• Task brief
Can you copy out every line of the material below, word for word, with no changes?
---- Extracted information
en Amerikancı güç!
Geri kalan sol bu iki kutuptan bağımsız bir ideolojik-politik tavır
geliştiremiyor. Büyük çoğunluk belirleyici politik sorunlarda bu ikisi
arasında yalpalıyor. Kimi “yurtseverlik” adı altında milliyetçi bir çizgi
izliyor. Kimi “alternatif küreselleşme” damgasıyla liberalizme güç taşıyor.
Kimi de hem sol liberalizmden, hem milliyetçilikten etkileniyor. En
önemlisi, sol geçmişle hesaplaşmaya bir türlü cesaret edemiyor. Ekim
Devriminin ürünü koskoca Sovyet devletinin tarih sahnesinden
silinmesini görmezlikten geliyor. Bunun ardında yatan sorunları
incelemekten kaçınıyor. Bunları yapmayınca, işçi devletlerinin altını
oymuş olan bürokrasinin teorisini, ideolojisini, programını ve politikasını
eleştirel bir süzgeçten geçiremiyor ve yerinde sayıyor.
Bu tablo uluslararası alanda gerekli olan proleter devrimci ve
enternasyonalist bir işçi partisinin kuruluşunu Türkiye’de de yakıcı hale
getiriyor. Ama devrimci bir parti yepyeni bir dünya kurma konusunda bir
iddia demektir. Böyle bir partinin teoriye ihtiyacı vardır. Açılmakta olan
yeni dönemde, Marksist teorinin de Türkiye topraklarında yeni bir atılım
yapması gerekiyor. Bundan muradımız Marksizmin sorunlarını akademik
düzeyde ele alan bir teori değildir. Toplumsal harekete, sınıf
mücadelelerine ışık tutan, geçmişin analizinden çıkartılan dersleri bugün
--------
• Response box
en Amerikancı güç!
Geri kalan sol bu iki kutuptan bağımsız bir ideolojik-politik tavır
geliştiremiyor. Büyük çoğunluk belirleyici politik sorunlarda bu ikisi
arasında yalpalıyor. Kimi “yurtseverlik” adı altında milliyetçi bir çizgi
izliyor. Kimi “alternatif küreselleşme” damgasıyla liberalizme güç taşıyor.
Kimi de hem sol liberalizmden, hem milliyetçilikten etkileniyor. En
önemlisi, sol geçmişle hesaplaşmaya bir türlü cesaret edemiyor. Ekim
Devriminin ürünü koskoca Sovyet devletinin tarih sahnesinden
silinmesini görmezlikten geliyor. Bunun ardında yatan sorunları
incelemekten kaçınıyor. Bunları yapmayınca, işçi devletlerinin altını
oymuş olan bürokrasinin teorisini, ideolojisini, programını ve politikasını
eleştirel bir süzgeçten geçiremiyor ve yerinde sayıyor.
Bu tablo uluslararası alanda gerekli olan proleter devrimci ve
enternasyonalist bir işçi partisinin kuruluşunu Türkiye’de de yakıcı hale
getiriyor. Ama devrimci bir parti yepyeni bir dünya kurma konusunda bir
iddia demektir. Böyle bir partinin teoriye ihtiyacı vardır. Açılmakta olan
yeni dönemde, Marksist teorinin de Türkiye topraklarında yeni bir atılım
yapması gerekiyor. Bundan muradımız Marksizmin sorunlarını akademik
düzeyde ele alan bir teori değildir. Toplumsal harekete, sınıf
mücadelelerine ışık tutan, geçmişin analizinden çıkartılan dersleri bugün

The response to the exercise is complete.